Thursday, August 21
Bobo-Dioulasso, Burkina Faso
Suzanne had seen so many children growth-stunted by HIV that she had a warped perception of how big kids should be for their age.
The doctor prepared me to meet Jean, an 18-year-old patient, by explaining he looked like he was 10. In reality, he barely passed for an 8-year-old.
Most kids in West Africa who contract HIV from their mother during birth don’t survive until their teenage years. But Jean had defied the odds, staying relatively healthy aside from his young appearance, years after both his parents died. For some reason, HIV had long remained dormant in his body.
But not any more. Now he’s one of the sicker patients at the pediatric AIDS clinic in Bobo-Dioulasso. Jean is fighting lymphoma, amongst the other ailments that have targeted his weakened immune system.
I was visiting the clinic this week because it’s run by doctors with the Baylor International Pediatric AIDS Initiative, which is based in Houston. Jean happened to stop by — not for a check-up, just to say hi — during my visit, and so Suzanne suggested we take her patient to the zoo. I think it was more for my benefit than for his.
The “zoo” was largely deserted; we were the only people inside the compound other than a few kids. At the far end, we entered an open cage that was home to a large chimp named Lolita.
Lolita greeted Jean first, then Suzanne, then quickly turned to me, I suppose because I was a new face, or perhaps a new smell. She put her face close to my toes and hung there for a moment, sniffing me out, before slowly running her man-like pointer finger up my leg, coming to a stop at a freckle on my shin. Then she tried to pick it off.
It’s a sign of affection for chimps to take bugs off the skin of those they love, Suzanne explained, and Lolita thought my freckle was a bug.

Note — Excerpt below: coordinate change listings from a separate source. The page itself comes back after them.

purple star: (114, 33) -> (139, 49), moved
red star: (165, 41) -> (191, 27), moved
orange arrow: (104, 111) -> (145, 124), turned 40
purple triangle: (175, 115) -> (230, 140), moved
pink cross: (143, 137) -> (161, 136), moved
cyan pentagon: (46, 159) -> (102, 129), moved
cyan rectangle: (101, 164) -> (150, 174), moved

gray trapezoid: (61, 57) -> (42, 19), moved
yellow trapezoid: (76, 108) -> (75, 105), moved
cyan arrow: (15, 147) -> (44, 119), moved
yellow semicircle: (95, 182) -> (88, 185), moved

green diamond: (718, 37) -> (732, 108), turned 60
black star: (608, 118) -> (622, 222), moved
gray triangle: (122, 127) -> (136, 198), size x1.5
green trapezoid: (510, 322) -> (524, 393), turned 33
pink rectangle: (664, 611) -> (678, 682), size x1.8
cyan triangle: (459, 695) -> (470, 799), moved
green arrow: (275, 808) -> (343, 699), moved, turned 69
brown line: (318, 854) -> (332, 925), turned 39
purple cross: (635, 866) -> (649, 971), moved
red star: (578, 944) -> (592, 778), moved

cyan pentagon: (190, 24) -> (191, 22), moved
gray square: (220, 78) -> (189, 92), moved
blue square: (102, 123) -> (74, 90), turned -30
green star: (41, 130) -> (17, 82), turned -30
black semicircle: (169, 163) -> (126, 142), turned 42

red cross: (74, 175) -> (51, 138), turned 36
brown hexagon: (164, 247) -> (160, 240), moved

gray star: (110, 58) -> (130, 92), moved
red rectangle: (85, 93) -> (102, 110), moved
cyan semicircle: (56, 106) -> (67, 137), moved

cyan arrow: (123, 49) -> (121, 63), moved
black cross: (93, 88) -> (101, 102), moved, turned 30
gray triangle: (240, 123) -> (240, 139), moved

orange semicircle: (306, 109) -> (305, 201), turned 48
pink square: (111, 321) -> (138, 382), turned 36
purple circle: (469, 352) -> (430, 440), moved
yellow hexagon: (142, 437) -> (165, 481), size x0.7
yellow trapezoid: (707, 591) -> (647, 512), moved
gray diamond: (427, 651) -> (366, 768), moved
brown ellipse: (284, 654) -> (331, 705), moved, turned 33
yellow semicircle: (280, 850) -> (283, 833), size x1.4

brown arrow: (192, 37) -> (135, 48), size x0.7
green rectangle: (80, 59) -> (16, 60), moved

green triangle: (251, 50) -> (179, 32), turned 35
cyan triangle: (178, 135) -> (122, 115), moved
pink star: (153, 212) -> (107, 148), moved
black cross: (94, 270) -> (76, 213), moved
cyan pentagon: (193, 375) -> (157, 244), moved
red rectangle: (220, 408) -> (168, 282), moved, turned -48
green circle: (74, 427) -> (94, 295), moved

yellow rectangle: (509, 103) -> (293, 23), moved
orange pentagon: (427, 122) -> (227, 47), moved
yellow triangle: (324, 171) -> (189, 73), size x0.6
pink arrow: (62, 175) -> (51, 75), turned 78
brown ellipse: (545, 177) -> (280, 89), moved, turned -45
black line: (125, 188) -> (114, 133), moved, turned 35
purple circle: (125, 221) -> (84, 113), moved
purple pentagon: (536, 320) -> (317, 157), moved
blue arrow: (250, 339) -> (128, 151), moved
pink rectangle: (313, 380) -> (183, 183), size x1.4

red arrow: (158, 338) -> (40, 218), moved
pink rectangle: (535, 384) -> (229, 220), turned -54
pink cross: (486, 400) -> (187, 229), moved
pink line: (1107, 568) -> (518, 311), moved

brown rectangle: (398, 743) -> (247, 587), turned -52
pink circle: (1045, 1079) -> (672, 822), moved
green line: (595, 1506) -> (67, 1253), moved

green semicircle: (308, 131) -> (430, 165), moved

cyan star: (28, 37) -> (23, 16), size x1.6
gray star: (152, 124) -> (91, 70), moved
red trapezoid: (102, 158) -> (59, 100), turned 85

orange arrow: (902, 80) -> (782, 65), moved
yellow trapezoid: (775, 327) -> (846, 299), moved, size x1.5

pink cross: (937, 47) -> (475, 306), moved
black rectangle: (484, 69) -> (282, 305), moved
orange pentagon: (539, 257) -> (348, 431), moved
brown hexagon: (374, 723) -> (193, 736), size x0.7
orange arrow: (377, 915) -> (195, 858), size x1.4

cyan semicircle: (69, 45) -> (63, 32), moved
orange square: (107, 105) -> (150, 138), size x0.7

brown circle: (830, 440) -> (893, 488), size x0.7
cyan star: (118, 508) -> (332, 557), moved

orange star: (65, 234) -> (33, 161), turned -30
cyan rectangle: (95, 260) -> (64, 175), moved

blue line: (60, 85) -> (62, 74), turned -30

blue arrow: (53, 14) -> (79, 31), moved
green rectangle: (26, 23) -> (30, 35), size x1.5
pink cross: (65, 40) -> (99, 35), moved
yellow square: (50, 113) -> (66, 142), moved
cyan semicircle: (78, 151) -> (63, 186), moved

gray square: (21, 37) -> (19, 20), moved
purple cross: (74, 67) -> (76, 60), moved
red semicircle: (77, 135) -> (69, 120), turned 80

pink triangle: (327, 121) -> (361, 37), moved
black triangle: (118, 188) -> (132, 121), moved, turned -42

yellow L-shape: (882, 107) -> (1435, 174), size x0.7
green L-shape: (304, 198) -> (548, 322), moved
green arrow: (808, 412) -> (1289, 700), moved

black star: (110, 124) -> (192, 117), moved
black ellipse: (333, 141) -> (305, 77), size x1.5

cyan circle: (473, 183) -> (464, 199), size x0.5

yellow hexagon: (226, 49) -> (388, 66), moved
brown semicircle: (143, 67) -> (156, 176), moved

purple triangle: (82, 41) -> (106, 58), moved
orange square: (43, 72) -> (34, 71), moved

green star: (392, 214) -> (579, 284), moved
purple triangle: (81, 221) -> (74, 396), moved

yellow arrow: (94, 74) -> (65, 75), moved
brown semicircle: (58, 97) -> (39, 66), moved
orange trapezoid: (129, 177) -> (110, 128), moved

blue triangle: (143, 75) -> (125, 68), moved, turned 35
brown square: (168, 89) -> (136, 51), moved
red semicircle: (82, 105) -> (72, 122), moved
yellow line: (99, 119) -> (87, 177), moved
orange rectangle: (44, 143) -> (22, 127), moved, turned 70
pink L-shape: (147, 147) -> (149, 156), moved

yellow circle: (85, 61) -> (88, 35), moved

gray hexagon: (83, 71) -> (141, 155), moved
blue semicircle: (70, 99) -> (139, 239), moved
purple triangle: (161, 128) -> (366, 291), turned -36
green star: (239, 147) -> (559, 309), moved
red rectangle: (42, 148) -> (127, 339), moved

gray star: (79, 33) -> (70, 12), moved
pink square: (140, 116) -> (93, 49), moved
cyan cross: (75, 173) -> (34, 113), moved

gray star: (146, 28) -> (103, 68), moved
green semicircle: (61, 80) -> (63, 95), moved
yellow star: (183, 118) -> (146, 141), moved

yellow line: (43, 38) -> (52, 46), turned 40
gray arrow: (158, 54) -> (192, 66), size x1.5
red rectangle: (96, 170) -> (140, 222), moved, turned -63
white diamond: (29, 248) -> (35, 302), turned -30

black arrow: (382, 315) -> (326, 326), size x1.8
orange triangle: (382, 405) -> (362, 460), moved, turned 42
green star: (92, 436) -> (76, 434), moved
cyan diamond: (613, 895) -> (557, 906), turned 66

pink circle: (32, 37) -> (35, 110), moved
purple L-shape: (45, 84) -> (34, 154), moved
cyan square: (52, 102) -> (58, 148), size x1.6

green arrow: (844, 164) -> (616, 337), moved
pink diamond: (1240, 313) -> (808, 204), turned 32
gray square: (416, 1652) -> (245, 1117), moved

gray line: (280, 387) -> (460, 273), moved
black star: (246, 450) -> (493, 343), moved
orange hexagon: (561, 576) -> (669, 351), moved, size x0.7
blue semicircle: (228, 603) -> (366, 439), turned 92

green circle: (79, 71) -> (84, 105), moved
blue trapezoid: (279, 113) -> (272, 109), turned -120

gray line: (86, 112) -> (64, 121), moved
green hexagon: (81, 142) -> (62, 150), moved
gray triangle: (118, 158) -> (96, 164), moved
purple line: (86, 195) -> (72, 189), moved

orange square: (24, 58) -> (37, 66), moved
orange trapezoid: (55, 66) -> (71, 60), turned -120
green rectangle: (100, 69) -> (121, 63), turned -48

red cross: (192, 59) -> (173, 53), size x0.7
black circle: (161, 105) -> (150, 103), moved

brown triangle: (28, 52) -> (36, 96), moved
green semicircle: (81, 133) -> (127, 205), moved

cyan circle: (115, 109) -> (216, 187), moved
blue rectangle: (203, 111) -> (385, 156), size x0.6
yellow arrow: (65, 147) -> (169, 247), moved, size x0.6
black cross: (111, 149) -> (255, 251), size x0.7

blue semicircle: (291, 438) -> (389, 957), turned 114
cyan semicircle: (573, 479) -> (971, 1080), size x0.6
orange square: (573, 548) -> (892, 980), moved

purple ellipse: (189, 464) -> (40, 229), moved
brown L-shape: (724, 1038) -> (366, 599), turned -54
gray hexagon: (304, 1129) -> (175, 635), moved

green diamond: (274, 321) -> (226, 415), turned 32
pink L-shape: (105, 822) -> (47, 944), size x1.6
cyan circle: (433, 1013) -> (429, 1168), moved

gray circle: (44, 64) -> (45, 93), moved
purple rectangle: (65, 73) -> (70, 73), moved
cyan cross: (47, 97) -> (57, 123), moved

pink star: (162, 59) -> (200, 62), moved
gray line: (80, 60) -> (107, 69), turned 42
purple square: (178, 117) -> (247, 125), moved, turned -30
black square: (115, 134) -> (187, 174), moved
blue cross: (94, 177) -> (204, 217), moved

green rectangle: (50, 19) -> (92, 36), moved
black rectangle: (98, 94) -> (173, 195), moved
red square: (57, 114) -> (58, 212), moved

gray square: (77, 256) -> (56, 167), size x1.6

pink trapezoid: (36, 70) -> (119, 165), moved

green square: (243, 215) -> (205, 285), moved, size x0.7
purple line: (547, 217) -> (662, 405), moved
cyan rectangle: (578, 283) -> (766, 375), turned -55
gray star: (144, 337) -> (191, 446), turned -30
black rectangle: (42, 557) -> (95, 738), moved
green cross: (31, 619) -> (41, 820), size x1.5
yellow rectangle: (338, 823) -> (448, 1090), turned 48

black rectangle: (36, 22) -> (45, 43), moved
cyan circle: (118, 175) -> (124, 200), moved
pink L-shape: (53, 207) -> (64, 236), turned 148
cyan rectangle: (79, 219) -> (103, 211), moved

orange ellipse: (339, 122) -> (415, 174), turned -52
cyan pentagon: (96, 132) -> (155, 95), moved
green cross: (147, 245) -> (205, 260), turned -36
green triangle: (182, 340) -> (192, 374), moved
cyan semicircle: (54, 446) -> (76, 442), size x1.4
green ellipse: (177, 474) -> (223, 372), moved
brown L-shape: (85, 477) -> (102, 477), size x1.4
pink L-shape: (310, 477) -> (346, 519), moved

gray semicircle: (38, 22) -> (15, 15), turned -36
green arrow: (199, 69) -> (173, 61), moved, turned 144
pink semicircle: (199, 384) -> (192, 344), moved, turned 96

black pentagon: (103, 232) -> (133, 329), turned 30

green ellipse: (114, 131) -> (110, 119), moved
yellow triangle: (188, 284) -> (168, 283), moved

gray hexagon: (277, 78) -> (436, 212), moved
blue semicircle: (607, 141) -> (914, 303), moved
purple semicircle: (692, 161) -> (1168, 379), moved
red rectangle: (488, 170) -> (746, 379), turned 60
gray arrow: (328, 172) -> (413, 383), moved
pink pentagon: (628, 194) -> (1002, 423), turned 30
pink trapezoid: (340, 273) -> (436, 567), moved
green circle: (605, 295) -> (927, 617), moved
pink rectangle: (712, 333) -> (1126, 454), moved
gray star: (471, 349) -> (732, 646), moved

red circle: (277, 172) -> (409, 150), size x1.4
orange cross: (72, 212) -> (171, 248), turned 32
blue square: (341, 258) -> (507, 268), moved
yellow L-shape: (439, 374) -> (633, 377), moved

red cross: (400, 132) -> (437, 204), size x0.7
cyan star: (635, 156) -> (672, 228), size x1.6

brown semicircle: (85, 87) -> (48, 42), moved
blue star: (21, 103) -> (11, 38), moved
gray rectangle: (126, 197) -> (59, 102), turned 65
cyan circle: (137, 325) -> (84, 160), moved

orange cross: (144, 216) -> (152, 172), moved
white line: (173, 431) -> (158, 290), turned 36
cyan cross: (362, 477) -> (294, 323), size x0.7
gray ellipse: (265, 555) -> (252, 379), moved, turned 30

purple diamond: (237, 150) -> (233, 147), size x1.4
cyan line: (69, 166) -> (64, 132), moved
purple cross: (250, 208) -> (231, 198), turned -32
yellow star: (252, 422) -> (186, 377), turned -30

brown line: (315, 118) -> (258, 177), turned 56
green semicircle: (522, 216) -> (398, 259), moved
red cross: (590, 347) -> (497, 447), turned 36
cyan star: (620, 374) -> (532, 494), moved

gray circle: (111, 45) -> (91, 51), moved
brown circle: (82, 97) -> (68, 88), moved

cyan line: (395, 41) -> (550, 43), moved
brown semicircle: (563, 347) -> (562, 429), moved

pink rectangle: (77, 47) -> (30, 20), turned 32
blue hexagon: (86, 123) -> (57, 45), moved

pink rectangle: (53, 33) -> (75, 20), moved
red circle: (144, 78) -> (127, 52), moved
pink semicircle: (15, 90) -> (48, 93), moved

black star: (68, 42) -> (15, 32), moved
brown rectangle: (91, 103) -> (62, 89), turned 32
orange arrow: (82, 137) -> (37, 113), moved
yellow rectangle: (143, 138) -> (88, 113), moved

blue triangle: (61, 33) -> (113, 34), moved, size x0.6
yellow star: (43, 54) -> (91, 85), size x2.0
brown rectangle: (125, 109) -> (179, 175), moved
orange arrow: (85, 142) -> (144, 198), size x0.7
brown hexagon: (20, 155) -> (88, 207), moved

I’ll admit I was a bit freaked out by Lolita’s attention, and when she started picking at a scab on my leg, I shook her off.
But Jean felt completely at ease with her, letting the chimp touch his face, play with his watch, even steal his medicine out of his pocket.
The last time they had visited, Suzanne said, Lolita had touched Jean’s swollen legs, and Jean began to tell the chimp about his illness, how he was very sick but getting better. This chokes me up a bit, picturing the scene: Jean, with little emotional support other than his doctors, longing to share his story, and Lolita, a lonely, chained chimp in a deserted zoo, willing to love him back.